Microsoft India has announced the availability of Microsoft Indian language Speech Corpus to help researchers and academia build Indian language speech recognition for all applications where speech is used.

Available for Telugu, Tamil, and Gujarati, this is the largest publicly available Indian language speech dataset and includes audio and corresponding transcripts.

The Speech Corpus content is provided as part of Microsoft Research Open Data initiative, a collection of free datasets from Microsoft Research to advance state-of-the-art research in areas such as natural language processing, computer vision, and domain-specific sciences.

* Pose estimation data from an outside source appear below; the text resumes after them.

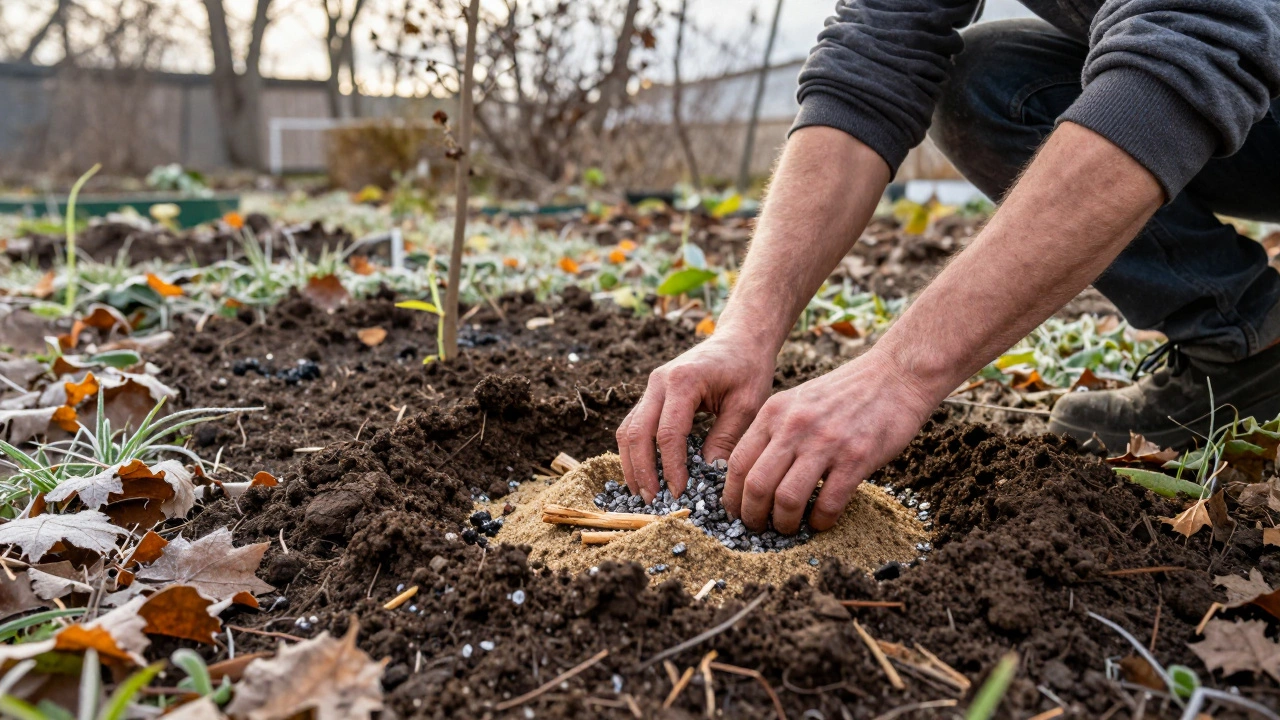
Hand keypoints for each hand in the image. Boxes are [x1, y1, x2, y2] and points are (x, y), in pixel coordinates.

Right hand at [616, 334, 774, 501]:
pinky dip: (635, 451)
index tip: (680, 493)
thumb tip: (708, 475)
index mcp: (683, 381)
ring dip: (632, 463)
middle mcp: (659, 382)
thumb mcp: (747, 405)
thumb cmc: (748, 369)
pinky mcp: (652, 394)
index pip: (668, 433)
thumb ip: (726, 439)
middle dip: (642, 470)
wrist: (740, 340)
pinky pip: (634, 424)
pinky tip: (645, 473)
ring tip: (644, 493)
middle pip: (637, 432)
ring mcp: (651, 386)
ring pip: (628, 429)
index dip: (671, 467)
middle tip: (653, 501)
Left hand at [722, 349, 938, 533]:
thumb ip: (774, 432)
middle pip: (756, 485)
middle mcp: (794, 427)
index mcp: (774, 413)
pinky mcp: (856, 458)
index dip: (732, 496)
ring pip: (787, 499)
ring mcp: (825, 442)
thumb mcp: (797, 401)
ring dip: (784, 524)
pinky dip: (820, 521)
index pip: (738, 463)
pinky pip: (828, 503)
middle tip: (759, 528)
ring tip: (788, 528)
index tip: (736, 512)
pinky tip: (821, 522)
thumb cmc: (844, 393)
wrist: (894, 376)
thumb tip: (752, 476)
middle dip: (752, 516)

Microsoft Indian Language Speech Corpus was launched to address the scarcity of adequate digital data for text, speech, and linguistic resources – which are imperative in building large machine learning models for many vernacular languages across the world. The development of accurate digital tools in Indian languages has been slow owing to subtle differences in enunciation, accent, diction, and slang across various regions in India.

Microsoft’s Indian Language Speech Corpus was tested at Interspeech 2018, the world’s largest and most comprehensive conference on the science and technology of spoken language processing, and was used to create high-quality speech recognition models, thus validating the efficacy of the Corpus.

It is imperative that India’s increasing digital literacy is supported by a multi-lingual digital world and initiatives like these for researchers and academia will help accelerate innovation in voice-based computing for India.